At present (2007), we have about 665,000 people in the age group 15-29. As recently as 1995, we had about 717,000 in this age group and, by 2010, the numbers should have declined further to about 659,000. The effective youth unemployment rate is controversial but it is probably 15-20 per cent.

Recently, because of expansion in the transportation, service and construction sectors, youth unemployment has declined significantly (by about seven per cent).

The problem, however, is that, as the case of the young mechanic demonstrates, these freshly employed youth are in the lowest wage bracket and most insecure sectors of the labour market.

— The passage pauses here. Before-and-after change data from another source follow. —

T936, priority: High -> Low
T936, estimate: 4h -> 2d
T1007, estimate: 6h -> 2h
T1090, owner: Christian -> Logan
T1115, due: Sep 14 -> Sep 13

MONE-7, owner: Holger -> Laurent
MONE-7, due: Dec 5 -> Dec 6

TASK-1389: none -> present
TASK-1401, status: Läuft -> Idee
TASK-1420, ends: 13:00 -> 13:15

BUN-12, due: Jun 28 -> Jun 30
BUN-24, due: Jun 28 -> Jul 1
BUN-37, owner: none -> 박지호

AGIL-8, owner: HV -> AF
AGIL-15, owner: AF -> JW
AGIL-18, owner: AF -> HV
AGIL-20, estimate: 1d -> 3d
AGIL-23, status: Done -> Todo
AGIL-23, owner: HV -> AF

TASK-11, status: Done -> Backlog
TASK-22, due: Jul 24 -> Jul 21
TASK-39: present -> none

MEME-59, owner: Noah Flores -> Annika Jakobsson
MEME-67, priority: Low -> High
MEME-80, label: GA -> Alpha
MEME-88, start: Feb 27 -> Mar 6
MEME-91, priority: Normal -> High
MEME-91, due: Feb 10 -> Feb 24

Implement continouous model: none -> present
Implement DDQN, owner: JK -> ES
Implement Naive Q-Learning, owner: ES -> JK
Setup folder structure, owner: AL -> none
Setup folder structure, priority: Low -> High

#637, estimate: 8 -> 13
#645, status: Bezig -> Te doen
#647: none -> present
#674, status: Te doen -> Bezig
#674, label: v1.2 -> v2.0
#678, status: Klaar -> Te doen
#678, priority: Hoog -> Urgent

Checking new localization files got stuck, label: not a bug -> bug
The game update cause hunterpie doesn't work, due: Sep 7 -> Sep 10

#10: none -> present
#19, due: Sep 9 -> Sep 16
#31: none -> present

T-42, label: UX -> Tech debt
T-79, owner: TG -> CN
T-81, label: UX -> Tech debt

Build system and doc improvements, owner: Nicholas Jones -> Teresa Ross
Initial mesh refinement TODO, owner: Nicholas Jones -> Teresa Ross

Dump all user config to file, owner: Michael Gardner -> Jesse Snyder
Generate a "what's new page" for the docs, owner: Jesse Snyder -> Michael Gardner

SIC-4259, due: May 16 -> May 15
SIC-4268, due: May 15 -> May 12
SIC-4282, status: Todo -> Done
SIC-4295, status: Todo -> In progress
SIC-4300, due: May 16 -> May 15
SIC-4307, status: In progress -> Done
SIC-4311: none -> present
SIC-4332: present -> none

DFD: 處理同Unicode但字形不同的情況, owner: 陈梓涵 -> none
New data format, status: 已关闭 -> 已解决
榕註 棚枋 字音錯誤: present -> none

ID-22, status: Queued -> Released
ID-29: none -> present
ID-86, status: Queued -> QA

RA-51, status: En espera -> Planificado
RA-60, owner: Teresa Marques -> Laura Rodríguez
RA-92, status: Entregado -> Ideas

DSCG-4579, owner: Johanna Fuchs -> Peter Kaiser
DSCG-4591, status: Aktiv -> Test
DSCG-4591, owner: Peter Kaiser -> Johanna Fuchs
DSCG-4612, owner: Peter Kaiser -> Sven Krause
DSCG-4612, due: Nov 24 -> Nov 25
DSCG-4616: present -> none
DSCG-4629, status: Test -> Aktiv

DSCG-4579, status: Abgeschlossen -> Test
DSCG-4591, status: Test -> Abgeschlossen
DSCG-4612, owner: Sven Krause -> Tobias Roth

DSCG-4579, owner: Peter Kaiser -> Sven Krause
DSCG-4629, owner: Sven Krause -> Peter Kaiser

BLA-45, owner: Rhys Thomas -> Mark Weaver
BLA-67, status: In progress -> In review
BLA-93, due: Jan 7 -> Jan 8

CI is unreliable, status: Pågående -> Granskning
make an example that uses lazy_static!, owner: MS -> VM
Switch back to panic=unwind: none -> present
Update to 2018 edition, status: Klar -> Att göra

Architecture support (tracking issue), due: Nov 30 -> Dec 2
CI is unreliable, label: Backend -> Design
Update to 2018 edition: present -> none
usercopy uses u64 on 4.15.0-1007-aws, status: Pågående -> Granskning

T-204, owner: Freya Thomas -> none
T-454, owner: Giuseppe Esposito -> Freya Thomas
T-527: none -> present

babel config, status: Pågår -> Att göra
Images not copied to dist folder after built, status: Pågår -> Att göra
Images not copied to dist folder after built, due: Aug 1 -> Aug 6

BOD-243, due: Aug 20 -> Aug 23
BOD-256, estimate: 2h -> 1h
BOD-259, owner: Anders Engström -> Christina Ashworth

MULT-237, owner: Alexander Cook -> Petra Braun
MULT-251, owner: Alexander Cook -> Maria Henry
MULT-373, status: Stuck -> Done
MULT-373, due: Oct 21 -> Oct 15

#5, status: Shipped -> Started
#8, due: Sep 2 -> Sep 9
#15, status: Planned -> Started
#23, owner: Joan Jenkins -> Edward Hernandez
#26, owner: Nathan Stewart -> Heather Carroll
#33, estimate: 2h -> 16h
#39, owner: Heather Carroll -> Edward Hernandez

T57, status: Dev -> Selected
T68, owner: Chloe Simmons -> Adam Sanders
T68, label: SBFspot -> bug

Moreover, we know that among the youth unemployed, about 45 per cent are long-term unemployed and many have never been employed.

Mass failure of youth

The key characteristic of unemployed youth is that, while 68 per cent of the long-term unemployed have completed four years or more of secondary education, only 26 per cent of all unemployed youth have educational certification of any kind.

About 75 per cent of the employed labour force have no formal training in the job which they are doing. This is the cruel outcome of our soon-to-be-free education system. The youth cannot pass written English.

Therefore, they cannot get certified; therefore they go into the unskilled and insecure sectors of the labour market; therefore they earn low wages, if they get a job at all. But they are now being promised free access to this useless system.

This mass failure of the youth to pass the English examinations cripples the best efforts of the HEART/NTA programmes.

About 50 per cent of students who sit (a minority of the cohort), fail the entrance exams to HEART. HEART has a current total enrolment of about 70,000 and hoped to have about 100,000 enrolled by 2008. That ambitious target would still leave more than half a million youth out of the system.

In any case, only 12 per cent of HEART students are in Level II (skilled) programmes, seven per cent in Level III programmes (supervisory), and one per cent in Level IV (tertiary). Level 1 programmes (semi-skilled) dom-inate the HEART agenda with about 50 per cent of enrolment.

The key growth areas in HEART training are hospitality and information technology (IT) to Level I (about 40 per cent of total enrolment). These are heavily feminised with female students constituting close to 70 per cent in IT classes and close to 80 per cent in hospitality.

Young Jamaican men, in particular, cannot pass written English. This is our central challenge.